Ukrainian artist and anarchist activist (1999–2026)

Lana Evgeniivna Chornohorska (Лана Євгеніївна Чорногорська; 13 September 1999 – 1 January 2026), nicknamed Sati, was a Ukrainian journalist, artist and queer anarchist. She contributed to the left-wing magazine Liuk in Kharkiv, participated in the Ukrainian anarchist movement and engaged in the country's queer struggles. Following the Russian invasion of Ukraine, she joined the Ukrainian army as a drone operator and was killed by a Russian drone strike.

== Life and career ==
Lana Chornohorska was born in Zaporizhzhia on 13 September 1999. Around the age of 17, while already working as a journalist, she was noted by Ukrainian journalist Bohdan Lohvynenko for her assertive character; she was reportedly very demanding regarding the images taken by the journalism team, often being dissatisfied with the quality of the shots. A month later, she left her home to attend Book Forum Lviv; she then lived for a time at Lohvynenko's home in Kyiv, as he made his house available to her while he was away filming.
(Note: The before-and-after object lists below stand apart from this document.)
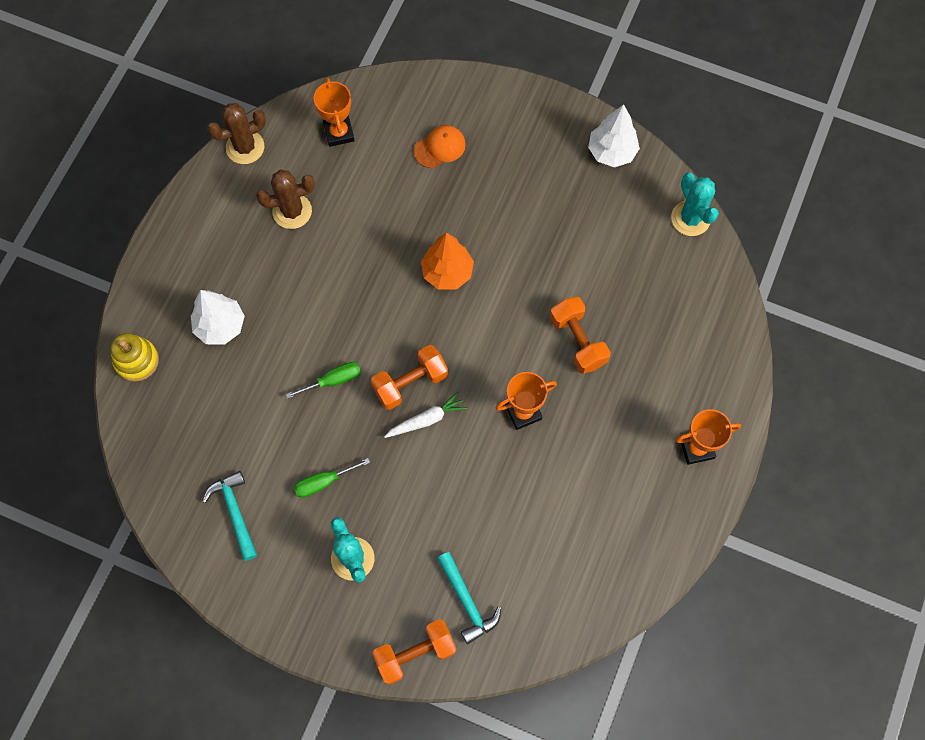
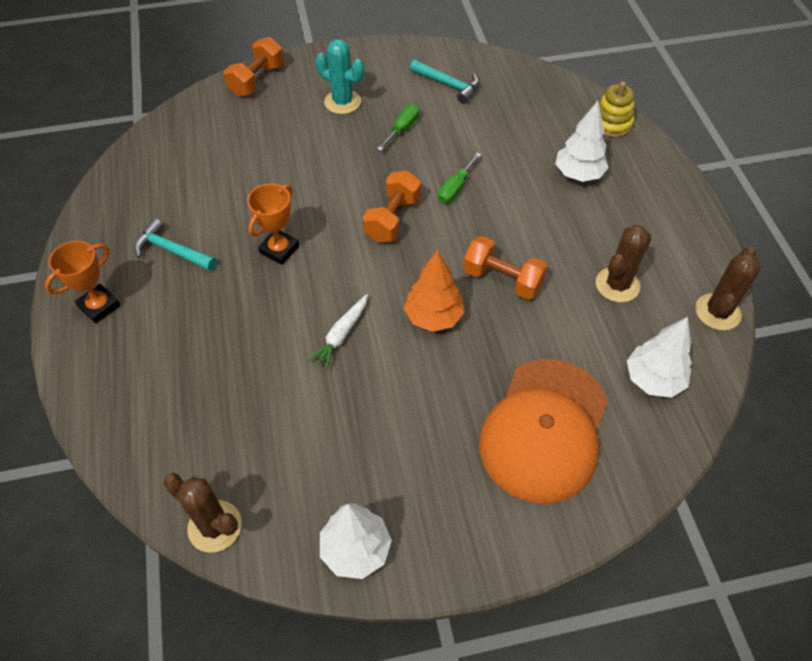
camera: 145 degrees right, 15 degrees down
(339, 133) = (653, 380): orange trophy -> white tree
(426, 419) = (358, 203): white carrot -> white carrot (341, 335)
(440, 147) = (544, 429): orange cap -> orange cap, size x2.32
(467, 601) = (239, 120): turquoise hammer -> turquoise hammer (172, 251)
(577, 341) = (266, 330): orange dumbbell -> orange dumbbell (502, 279)
(690, 218) = (215, 526): turquoise cactus -> brown cactus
Chornohorska joined the anarchist and LGBT movements, being non-binary herself. She described her activism as "a large part of her world". She was also an artist and pursued a career in journalism across several locations, including Kharkiv, Lviv, and Kyiv. She was particularly fond of Kharkiv, which she called the city of her heart. Chornohorska, who studied in Dnipro for a time, began working for the Ukrainian left-wing magazine Liuk in 2020–2021, a publication based in Kharkiv.

Following the Russian invasion of Ukraine, she joined the Ukrainian Volunteer Army and became involved in both drone training and active drone combat duties. She was part of the Udachnyky unit and was noted for often leading the most dangerous missions.

Two years later, on 1 January 2026, Chornohorska died on the front in a Russian drone strike. She was 26. Her funeral was held on 6 January. It was announced that her body would be repatriated for burial.